= Try it =
All that should come back is the lines of the data below from the one containing "left shoulder: (348, 1359)" to the one containing "left elbow: (1518, 967)", inclusive, exactly as they stand.

= Data for this task =

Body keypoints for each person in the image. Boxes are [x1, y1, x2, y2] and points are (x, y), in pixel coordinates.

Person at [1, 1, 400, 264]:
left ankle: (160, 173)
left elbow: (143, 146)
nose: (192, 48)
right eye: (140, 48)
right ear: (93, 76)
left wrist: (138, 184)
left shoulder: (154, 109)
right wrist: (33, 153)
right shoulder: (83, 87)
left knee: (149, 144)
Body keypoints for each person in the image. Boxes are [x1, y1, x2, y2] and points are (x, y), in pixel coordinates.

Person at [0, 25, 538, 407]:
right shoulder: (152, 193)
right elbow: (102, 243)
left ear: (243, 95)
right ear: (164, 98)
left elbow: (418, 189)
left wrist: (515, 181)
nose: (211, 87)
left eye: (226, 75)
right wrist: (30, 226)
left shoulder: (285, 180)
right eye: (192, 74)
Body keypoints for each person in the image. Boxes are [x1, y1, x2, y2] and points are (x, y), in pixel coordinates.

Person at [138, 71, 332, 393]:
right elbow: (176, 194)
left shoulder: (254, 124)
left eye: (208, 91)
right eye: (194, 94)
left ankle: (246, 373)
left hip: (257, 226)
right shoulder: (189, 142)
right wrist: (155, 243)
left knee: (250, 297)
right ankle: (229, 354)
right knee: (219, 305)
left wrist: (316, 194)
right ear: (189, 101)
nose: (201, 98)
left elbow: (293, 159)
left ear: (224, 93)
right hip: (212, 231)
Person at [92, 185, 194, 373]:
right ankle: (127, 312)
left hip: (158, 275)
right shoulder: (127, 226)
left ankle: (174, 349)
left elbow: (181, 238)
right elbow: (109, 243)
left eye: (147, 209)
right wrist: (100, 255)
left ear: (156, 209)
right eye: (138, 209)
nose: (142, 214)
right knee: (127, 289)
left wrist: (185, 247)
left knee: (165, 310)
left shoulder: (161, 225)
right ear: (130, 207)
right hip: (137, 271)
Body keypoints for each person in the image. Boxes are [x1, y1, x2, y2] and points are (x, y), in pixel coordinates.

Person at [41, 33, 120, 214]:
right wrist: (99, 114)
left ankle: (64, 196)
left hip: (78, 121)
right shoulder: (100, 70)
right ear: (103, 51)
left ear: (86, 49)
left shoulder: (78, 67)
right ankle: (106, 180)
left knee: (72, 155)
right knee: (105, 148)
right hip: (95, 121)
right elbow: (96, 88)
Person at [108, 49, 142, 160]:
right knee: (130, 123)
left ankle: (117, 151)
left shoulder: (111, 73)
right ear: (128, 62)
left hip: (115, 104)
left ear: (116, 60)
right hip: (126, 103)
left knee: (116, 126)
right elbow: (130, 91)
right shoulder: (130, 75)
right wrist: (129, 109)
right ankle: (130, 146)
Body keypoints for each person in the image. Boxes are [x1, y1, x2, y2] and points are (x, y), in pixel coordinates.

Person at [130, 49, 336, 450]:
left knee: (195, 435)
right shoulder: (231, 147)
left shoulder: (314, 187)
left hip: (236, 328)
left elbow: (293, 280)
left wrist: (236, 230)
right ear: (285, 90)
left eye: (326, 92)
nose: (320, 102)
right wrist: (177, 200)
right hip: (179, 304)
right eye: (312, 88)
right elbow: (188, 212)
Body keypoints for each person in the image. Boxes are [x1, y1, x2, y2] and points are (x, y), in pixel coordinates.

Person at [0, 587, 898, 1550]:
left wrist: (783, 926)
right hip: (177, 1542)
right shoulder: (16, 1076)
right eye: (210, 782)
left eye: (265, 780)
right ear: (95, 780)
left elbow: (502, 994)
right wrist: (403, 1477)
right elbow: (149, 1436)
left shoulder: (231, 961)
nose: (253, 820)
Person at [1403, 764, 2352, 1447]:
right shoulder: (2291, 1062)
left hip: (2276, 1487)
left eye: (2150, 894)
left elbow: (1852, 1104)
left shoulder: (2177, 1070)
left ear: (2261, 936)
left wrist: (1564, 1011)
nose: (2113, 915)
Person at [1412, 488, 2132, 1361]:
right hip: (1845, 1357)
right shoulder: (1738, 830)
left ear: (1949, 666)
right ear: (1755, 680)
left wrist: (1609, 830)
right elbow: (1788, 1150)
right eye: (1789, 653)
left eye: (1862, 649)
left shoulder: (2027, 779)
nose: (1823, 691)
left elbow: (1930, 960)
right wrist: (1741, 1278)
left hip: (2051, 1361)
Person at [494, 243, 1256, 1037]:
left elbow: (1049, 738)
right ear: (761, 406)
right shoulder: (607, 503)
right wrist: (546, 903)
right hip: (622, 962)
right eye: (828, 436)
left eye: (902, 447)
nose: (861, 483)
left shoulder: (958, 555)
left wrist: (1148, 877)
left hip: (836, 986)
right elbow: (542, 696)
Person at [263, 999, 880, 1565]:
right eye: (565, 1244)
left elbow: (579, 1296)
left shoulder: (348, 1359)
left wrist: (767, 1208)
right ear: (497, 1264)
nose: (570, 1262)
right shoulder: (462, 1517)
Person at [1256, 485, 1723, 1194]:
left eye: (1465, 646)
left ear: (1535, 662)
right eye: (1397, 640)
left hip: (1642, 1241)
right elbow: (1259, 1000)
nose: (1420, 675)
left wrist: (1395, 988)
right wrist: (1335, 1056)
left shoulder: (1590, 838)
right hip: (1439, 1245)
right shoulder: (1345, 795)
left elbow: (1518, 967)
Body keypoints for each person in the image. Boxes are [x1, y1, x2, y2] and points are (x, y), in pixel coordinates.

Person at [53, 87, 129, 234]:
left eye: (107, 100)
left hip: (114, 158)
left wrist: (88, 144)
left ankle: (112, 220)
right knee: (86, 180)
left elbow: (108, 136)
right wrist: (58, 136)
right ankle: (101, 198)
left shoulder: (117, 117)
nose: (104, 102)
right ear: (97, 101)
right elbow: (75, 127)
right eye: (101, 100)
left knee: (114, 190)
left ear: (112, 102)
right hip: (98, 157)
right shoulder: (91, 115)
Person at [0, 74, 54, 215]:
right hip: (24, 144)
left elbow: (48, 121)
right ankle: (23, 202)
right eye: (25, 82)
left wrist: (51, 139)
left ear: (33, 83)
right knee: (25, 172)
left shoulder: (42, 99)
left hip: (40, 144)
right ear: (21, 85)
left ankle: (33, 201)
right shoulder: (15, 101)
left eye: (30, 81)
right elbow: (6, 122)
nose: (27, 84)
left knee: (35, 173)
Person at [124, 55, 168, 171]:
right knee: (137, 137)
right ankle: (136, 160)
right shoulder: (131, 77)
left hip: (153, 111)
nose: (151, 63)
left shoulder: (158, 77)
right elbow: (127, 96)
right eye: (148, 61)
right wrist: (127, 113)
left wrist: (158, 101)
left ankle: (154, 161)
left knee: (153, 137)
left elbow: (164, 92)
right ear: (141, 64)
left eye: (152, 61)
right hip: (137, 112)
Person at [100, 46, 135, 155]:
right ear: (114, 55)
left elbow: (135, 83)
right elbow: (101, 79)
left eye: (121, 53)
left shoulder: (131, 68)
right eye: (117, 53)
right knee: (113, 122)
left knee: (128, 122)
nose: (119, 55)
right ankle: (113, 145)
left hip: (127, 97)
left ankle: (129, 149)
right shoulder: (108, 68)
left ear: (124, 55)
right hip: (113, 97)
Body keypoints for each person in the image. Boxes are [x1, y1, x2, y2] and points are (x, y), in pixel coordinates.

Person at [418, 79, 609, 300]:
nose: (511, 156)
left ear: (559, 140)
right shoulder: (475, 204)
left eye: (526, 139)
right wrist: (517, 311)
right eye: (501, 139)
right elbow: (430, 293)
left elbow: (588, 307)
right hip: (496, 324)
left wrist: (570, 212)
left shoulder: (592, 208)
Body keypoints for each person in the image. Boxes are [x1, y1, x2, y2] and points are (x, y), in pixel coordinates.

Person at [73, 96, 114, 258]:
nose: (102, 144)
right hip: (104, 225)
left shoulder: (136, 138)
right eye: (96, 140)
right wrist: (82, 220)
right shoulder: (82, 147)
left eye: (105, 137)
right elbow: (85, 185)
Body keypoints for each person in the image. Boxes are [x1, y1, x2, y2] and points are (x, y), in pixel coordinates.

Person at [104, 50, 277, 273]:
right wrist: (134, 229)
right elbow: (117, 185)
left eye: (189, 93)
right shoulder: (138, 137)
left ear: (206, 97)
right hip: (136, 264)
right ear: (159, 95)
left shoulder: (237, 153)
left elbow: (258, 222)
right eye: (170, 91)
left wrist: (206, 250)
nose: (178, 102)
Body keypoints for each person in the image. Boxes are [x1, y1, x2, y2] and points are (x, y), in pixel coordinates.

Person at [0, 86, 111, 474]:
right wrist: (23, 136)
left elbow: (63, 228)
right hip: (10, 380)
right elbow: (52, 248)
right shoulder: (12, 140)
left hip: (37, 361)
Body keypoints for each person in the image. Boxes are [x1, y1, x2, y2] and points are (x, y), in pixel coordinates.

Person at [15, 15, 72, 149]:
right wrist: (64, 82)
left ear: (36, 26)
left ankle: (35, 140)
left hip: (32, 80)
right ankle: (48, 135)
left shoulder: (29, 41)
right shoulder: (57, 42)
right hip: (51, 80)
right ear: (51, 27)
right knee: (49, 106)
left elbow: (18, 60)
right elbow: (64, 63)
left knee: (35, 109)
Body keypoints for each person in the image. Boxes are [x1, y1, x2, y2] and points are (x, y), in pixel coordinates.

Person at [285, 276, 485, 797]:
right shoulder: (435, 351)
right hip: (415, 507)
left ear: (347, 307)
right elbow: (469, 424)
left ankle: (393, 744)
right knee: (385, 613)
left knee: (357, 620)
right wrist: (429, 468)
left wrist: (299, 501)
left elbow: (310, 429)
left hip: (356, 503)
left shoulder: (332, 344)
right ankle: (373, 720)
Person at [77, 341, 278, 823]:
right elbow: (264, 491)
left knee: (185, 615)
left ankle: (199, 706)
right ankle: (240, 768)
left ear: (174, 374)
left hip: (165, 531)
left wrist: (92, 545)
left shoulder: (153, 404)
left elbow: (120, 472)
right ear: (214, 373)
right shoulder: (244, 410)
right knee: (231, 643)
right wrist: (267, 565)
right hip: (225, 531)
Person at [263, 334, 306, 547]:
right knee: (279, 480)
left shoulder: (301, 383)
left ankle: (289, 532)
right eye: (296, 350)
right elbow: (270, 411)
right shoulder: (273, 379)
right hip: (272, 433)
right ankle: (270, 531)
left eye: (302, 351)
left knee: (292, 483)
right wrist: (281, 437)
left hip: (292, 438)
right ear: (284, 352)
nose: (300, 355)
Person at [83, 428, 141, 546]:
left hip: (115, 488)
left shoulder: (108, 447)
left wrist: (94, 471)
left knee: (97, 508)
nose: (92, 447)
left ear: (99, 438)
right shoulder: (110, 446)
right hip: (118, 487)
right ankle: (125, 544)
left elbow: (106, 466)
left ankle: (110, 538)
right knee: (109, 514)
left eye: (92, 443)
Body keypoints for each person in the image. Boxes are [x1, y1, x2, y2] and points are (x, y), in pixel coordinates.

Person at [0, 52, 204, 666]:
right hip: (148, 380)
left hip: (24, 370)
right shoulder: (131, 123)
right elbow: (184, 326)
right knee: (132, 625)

= Expected answer =
left shoulder: (348, 1359)
left wrist: (767, 1208)
right ear: (497, 1264)
nose: (570, 1262)
right shoulder: (462, 1517)
Person at [1256, 485, 1723, 1194]:
left eye: (1465, 646)
left ear: (1535, 662)
right eye: (1397, 640)
left hip: (1642, 1241)
right elbow: (1259, 1000)
nose: (1420, 675)
left wrist: (1395, 988)
right wrist: (1335, 1056)
left shoulder: (1590, 838)
right hip: (1439, 1245)
right shoulder: (1345, 795)
left elbow: (1518, 967)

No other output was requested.